I always knew going on that with a weak maths background, this course was going to be hard for me. It also didn’t help that I find myself much more interested in practical applications of algorithms than in studying and devising proofs of an algorithm’s correctness or performance claims. As such I didn’t put as much effort into this as I did for the Princeton course. Some observations:

  • The programming homework emphasizes actual implementations, with some tweaks, of the algorithms being studied. It’s a language agnostic course so you’re free to use whatever language you want. The professor just explains everything in pseudo-code while the homework provides a data set and you just have to type in the answers you get from processing the data for evaluation. I cheated. Having already covered much of the same ground in the Princeton course, which does provide complete implementations of all algorithms in Java, I simply used the Princeton library, tweaking code only as necessary to get the correct answers. For the most part, this made the programming homework very easy for me.
  • Th quiz portion was correspondingly harder for me. I found that I usually had a decent intuitive grasp of what to shoot for, but in many cases, lacked the discipline to thoroughly walk through the entire reasoning process. Especially since many of proofs requires a solid understanding of probability. The same goes for the final examination, which honestly speaking is slightly easier than the regular quizzes, but is timed and allows only a single attempt. We were allowed two attempts for each of the quizzes. I scored 32 out of 40 in the final exam. I did not attempt any of the optional and ungraded challenge questions.
  • I have to say that Professor Roughgarden’s lecture videos and study materials are very basic compared to the Princeton course. It’s just a talking head and slides, with no animations whatsoever. One major problem I had is that the audio frequently is not in sync with what is happening on the screen. For example, he would talk about something but when he refers to a mathematical formula or a snippet of code, it doesn’t show up on the whiteboard until a few seconds later, which certainly does not help comprehension.
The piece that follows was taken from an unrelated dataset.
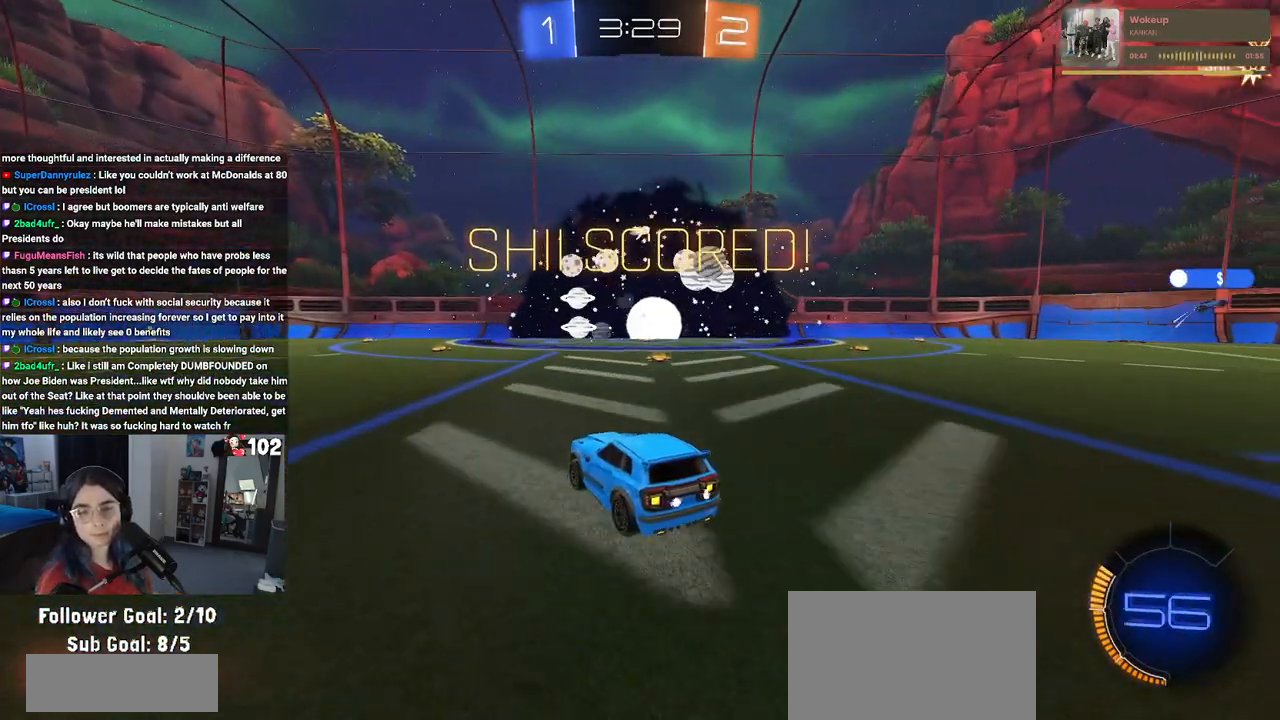
{"buttons": [], "left_stick": "center", "right_stick": "center", "events": []}
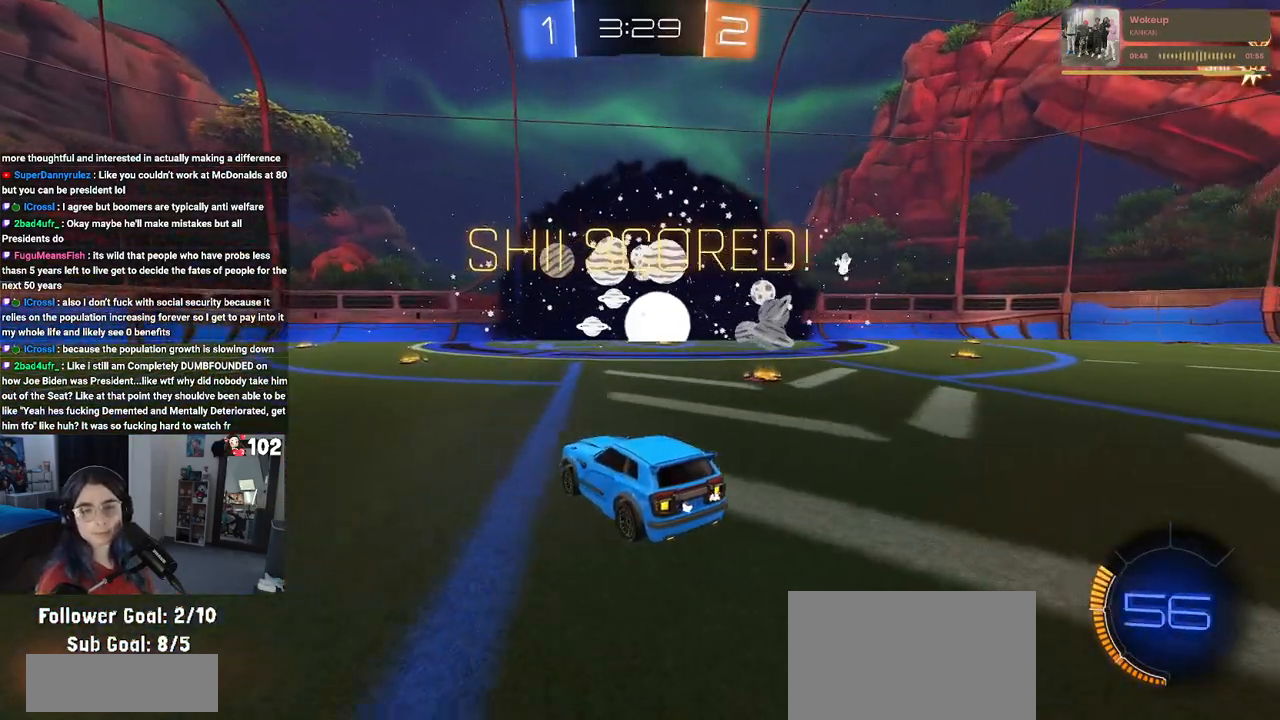
{"buttons": [], "left_stick": "center", "right_stick": "center", "events": []}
Also while he offers typed versions of the slides he uses as a download, he prefers the handwritten versions in the lecture videos, and his handwriting isn’t always perfectly legible.
  • I did appreciate the thoroughness with which he covers the proofs and I have to admit that I’m able to follow them much more closely than I did when professor Sedgewick went through them (which he didn’t always do in the Princeton courses. I still can’t say that it’s my favorite subject though.
  • As previously mentioned, the course does cover much of the same material so there was little here that I haven’t already seen before. I did appreciate learning about bloom filters. And after being frankly puzzled by the Kosaraju-Sharir algorithm in the Princeton course (easy to code, hard to intuitively understand) I really liked how professor Roughgarden’s explanations and the associated programming homework, allowed me to finally grasp it in my head.
  • I don’t believe that I ever saw any Community TAs in this course. By and large, as far as I could tell, the students did an excellent job of posing and answering questions themselves, with professor Roughgarden himself intervening only on rare occasions mostly related to technical problems with the course itself. I do find that the student body for this course appears more mature than that of the Princeton course, with few people posting frivolous questions or appearing to be completely clueless.
  • Certainly as the professor admits, the assessment system is currently the weakest part of the course. The course really needs a way to have students submit proofs and get them evaluated (which would have utterly defeated me I believe) but there’s simply no feasible way to scale anything like this. Also, the programming homework requires just an answer (usually just a string of numbers) without any of the performance and memory usage evaluations used in the Princeton course.

No surprise when I say that I prefer the Princeton course by a very large margin. But this is still an excellent, high quality course especially for those more interested in the analysis side of things. Incidentally I’ve been invited once again to serve as Community TA for the next offering of the Princeton course which should begin at the end of August.